In rasterelektronenmikroskopischen Untersuchungen der Endoprothesenstiele zeigten sich an den unbehandelten Stielen des Prüfloses 1 flächig eingeebnete Bereiche mit abrasiven Verschleißspuren. Dabei deutet die deutliche Ausprägung der Verschleißspuren mit Riefen auf einen Dreikörperverschleiß, bedingt auch durch die dem Knochenzement beigefügten Partikel aus Zirkonoxid (Fig. 1). Auch an den behandelten Endoprothesenstielen des Prüfloses 2 fanden sich abrasive Veränderungen im Sinne eines Dreikörperverschleißes, jedoch deutlich weniger stark ausgeprägt (Fig. 2). Zwischen beiden Prüflosen waren deutliche Unterschiede hinsichtlich der Menge der durch Abrieb generierten Partikel zu beobachten.

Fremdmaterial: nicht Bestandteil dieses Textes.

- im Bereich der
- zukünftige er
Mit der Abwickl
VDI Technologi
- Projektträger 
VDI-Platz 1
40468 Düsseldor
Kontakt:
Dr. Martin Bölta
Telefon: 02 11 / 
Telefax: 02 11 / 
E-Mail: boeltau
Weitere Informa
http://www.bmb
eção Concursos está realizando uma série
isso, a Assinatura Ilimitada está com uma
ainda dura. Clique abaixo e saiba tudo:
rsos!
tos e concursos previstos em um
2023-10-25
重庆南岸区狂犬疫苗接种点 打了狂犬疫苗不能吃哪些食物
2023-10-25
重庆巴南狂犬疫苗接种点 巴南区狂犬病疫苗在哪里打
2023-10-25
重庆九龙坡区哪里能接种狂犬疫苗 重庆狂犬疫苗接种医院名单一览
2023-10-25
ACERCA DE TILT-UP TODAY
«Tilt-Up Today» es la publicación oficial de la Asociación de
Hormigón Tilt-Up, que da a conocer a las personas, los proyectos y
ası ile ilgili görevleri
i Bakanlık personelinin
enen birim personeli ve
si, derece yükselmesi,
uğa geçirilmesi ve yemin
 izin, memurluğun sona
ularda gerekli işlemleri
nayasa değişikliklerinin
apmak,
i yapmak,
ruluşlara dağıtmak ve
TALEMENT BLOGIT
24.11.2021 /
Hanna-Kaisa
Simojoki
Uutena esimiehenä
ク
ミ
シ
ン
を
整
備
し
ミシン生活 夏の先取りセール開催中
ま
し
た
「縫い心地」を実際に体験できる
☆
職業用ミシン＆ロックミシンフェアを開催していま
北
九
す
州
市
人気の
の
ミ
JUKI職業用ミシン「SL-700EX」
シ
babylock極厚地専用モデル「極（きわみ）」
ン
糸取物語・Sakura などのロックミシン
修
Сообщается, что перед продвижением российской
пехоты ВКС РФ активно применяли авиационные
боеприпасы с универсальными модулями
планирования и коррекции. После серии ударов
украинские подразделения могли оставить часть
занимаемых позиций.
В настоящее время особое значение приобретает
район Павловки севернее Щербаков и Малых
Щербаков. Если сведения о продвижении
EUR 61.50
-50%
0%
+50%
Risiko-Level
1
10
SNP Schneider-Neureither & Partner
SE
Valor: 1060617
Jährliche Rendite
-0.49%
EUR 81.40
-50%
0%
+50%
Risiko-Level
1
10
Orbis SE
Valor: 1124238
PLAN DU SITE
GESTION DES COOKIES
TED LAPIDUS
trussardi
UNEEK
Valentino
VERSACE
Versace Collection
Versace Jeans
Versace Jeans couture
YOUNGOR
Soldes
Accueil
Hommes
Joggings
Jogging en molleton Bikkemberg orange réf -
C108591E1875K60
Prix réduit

Nach 3 Mio. Lastwechseln betrug der gravimetrisch ermittelte Materialabtrag (Knochenzement- und Metallpartikel) bei den rauen, unbehandelten Endoprothesenstielen des Prüfloses 1 im Mittel 92 mg/Stiel, wovon der Anteil an Metallpartikeln ca. 0,5 mg betrug. An den elektropolierten und anodisierten Endoprothesenstielen des Prüfloses 2 war der Materialabtrag pro Stiel jeweils deutlich geringer und lag unter der Erfassungsgrenze von 25 mg.